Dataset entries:
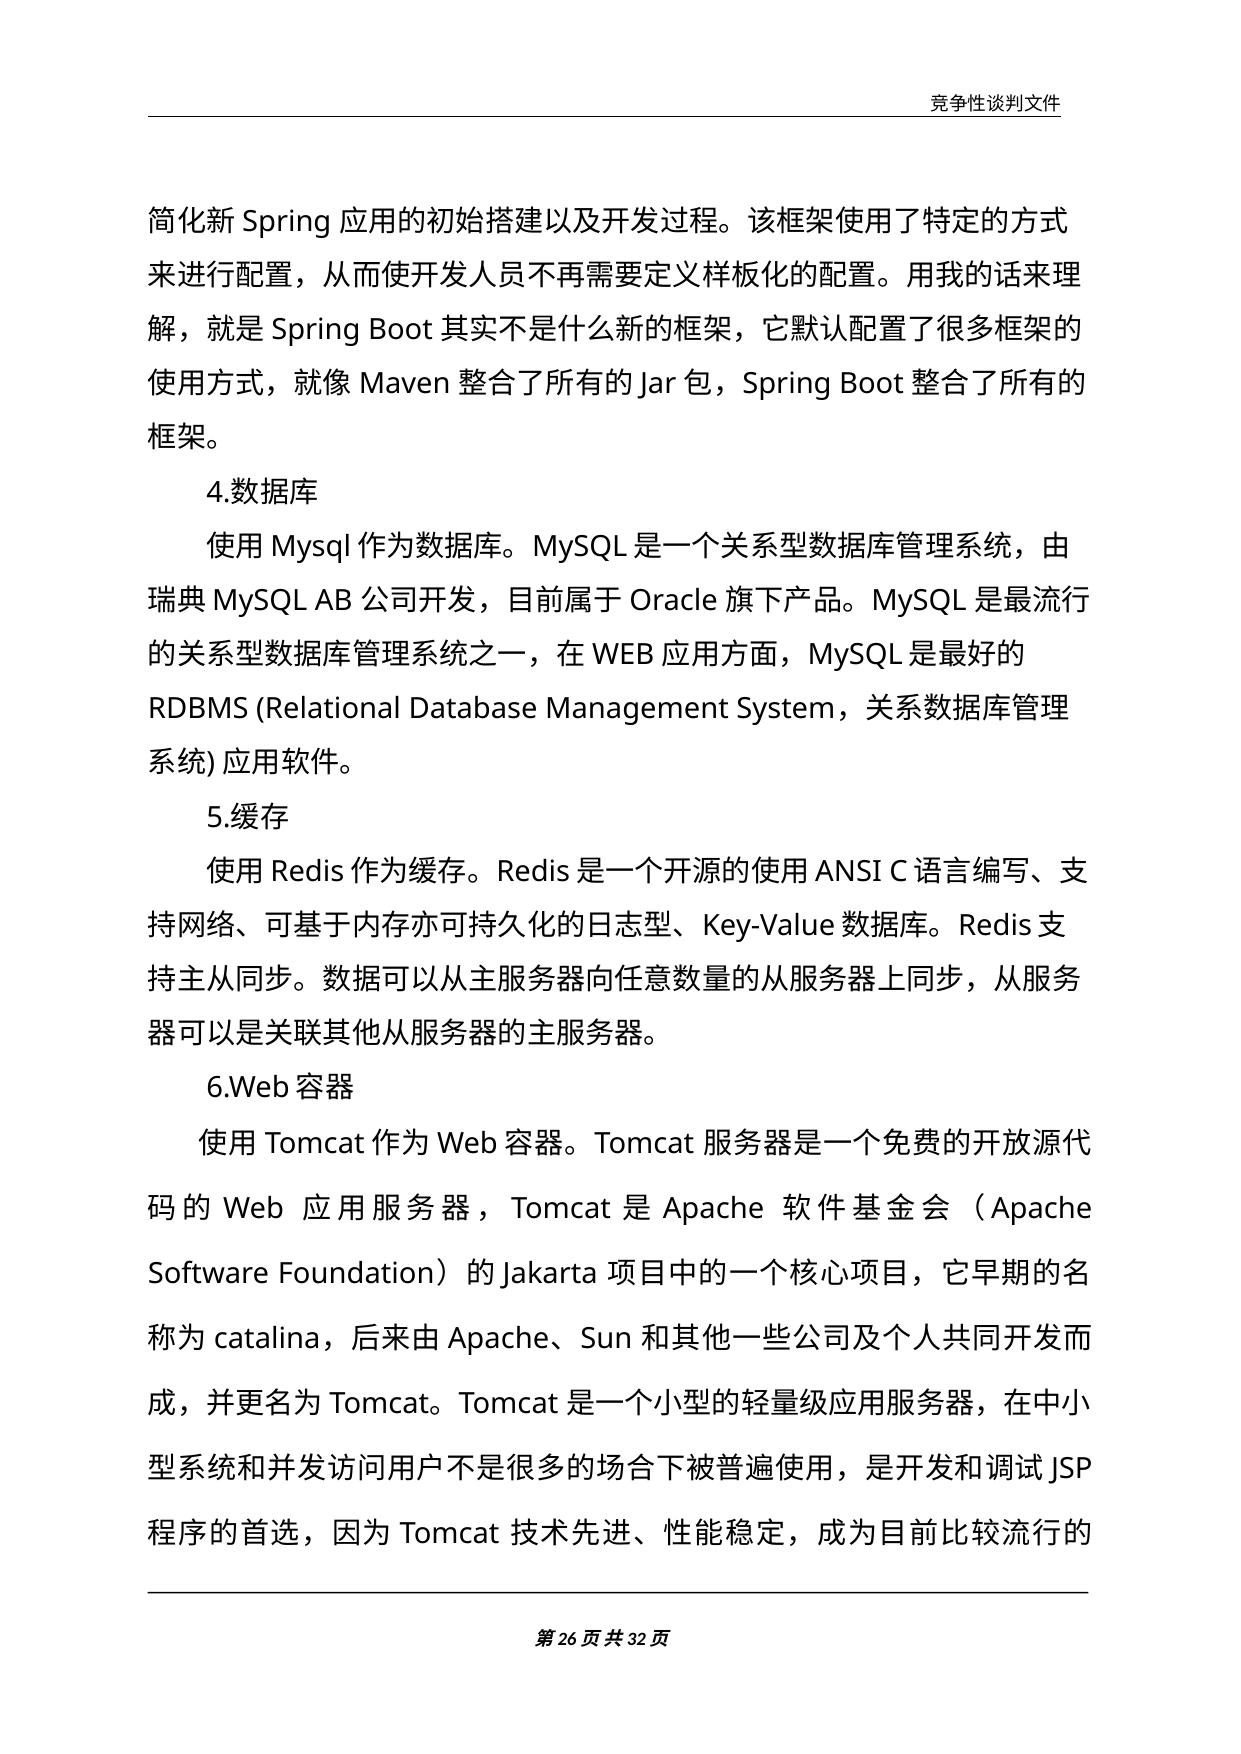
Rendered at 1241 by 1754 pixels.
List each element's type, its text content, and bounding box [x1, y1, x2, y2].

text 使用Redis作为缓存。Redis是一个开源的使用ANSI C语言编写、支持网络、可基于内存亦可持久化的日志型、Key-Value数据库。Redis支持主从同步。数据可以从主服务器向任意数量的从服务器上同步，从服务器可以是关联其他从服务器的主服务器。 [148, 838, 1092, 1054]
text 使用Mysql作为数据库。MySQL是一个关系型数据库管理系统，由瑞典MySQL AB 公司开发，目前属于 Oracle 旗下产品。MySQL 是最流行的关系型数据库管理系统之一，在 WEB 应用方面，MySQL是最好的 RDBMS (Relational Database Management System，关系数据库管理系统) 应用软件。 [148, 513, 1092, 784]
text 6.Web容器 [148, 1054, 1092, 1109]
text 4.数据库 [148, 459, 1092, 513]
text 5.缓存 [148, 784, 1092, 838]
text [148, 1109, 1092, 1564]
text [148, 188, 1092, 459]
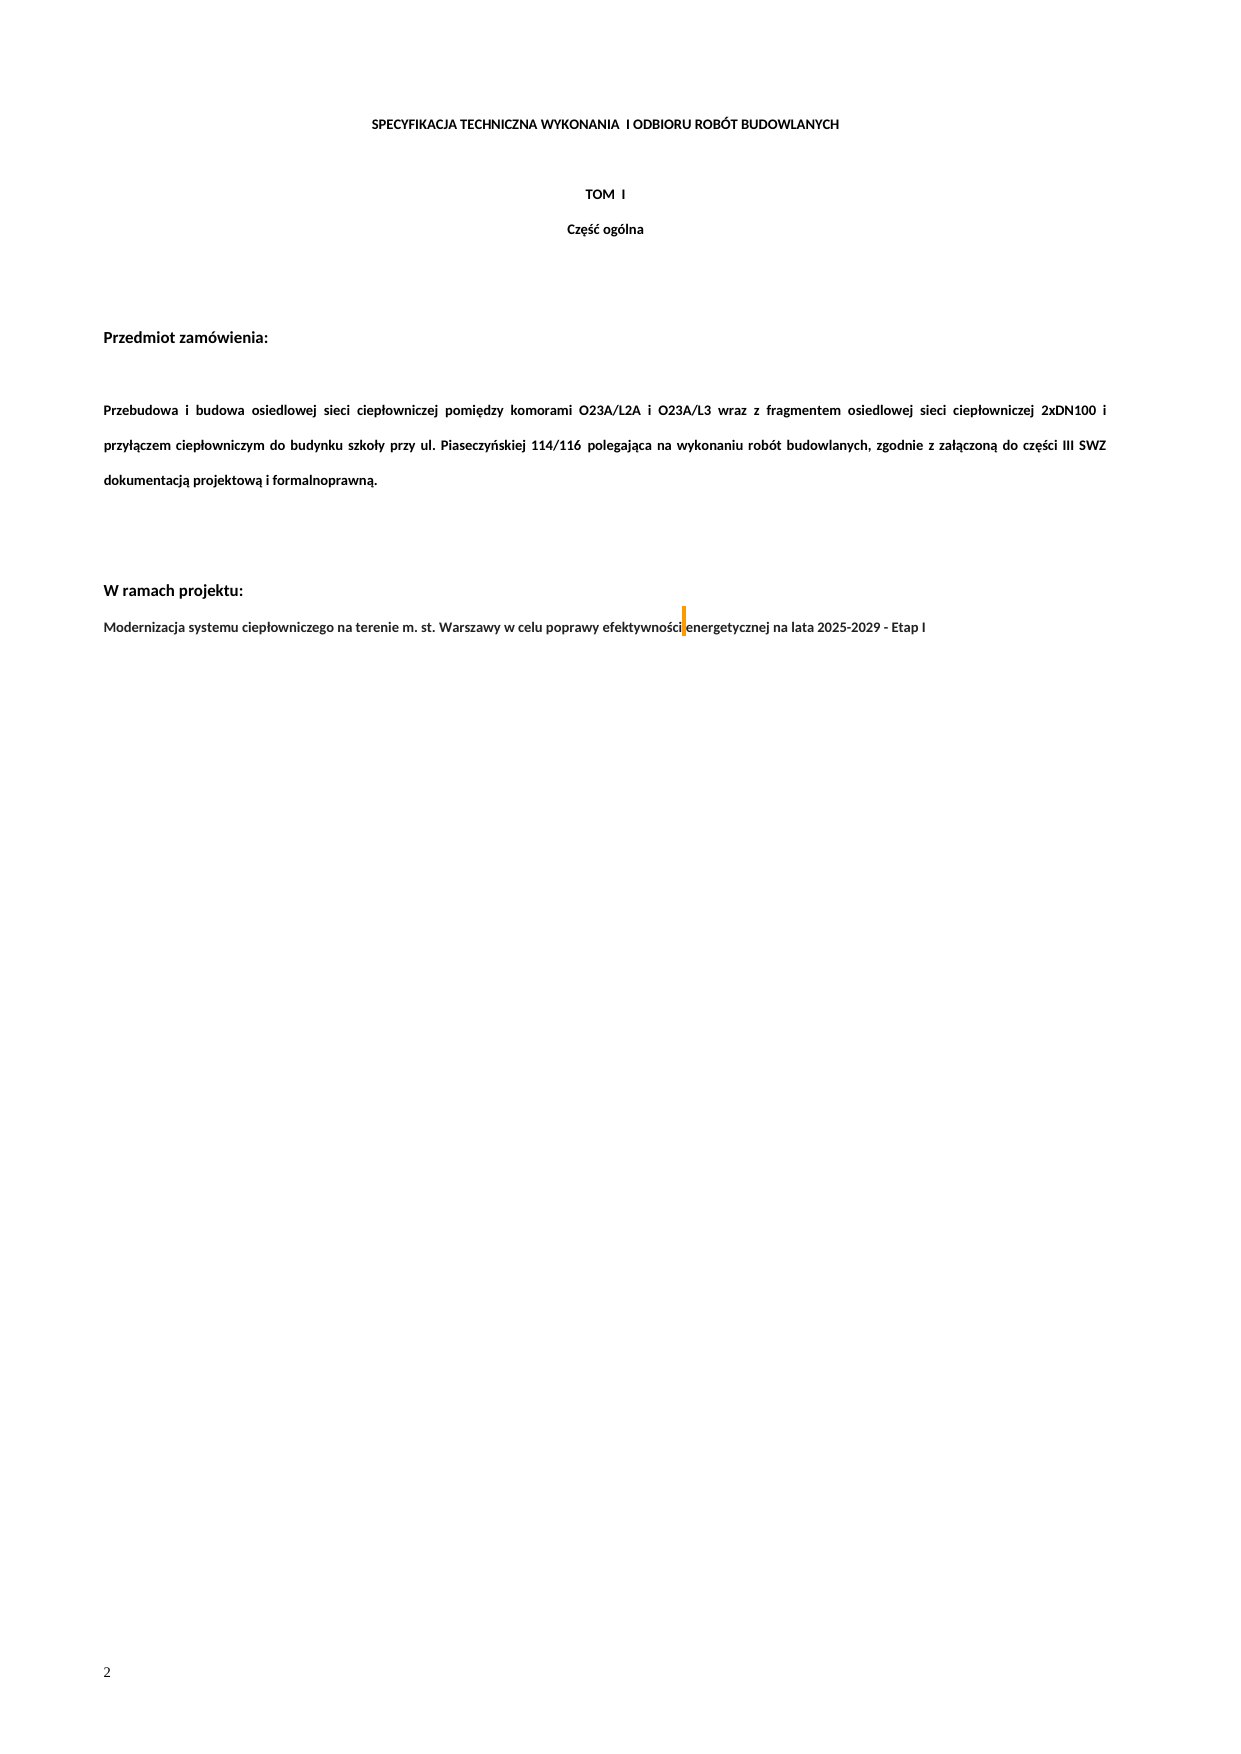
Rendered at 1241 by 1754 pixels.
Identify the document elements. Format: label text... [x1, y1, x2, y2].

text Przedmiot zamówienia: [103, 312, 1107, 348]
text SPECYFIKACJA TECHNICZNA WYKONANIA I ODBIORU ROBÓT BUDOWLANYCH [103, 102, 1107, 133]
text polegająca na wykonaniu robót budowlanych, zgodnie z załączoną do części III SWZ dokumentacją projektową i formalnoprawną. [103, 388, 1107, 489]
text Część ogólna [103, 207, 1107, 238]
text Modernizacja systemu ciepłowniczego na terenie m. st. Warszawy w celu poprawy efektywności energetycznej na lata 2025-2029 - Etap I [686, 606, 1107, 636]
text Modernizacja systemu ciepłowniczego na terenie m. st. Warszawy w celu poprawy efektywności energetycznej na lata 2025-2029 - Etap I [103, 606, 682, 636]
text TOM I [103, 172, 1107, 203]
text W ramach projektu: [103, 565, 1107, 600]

What to work on: Would you repeat the entries exactly, keeping the images out?

Answer:
Rendered at 1241 by 1754 pixels.
List each element's type, its text content, and bounding box [x1, y1, x2, y2].

text 使用Redis作为缓存。Redis是一个开源的使用ANSI C语言编写、支持网络、可基于内存亦可持久化的日志型、Key-Value数据库。Redis支持主从同步。数据可以从主服务器向任意数量的从服务器上同步，从服务器可以是关联其他从服务器的主服务器。 [148, 838, 1092, 1054]
text 使用Mysql作为数据库。MySQL是一个关系型数据库管理系统，由瑞典MySQL AB 公司开发，目前属于 Oracle 旗下产品。MySQL 是最流行的关系型数据库管理系统之一，在 WEB 应用方面，MySQL是最好的 RDBMS (Relational Database Management System，关系数据库管理系统) 应用软件。 [148, 513, 1092, 784]
text 6.Web容器 [148, 1054, 1092, 1109]
text 4.数据库 [148, 459, 1092, 513]
text 5.缓存 [148, 784, 1092, 838]
text [148, 1109, 1092, 1564]
text [148, 188, 1092, 459]
Rendered at 1241 by 1754 pixels.
Identify the document elements. Format: label text... [x1, y1, x2, y2].

text Przedmiot zamówienia: [103, 312, 1107, 348]
text SPECYFIKACJA TECHNICZNA WYKONANIA I ODBIORU ROBÓT BUDOWLANYCH [103, 102, 1107, 133]
text polegająca na wykonaniu robót budowlanych, zgodnie z załączoną do części III SWZ dokumentacją projektową i formalnoprawną. [103, 388, 1107, 489]
text Część ogólna [103, 207, 1107, 238]
text Modernizacja systemu ciepłowniczego na terenie m. st. Warszawy w celu poprawy efektywności energetycznej na lata 2025-2029 - Etap I [686, 606, 1107, 636]
text Modernizacja systemu ciepłowniczego na terenie m. st. Warszawy w celu poprawy efektywności energetycznej na lata 2025-2029 - Etap I [103, 606, 682, 636]
text TOM I [103, 172, 1107, 203]
text W ramach projektu: [103, 565, 1107, 600]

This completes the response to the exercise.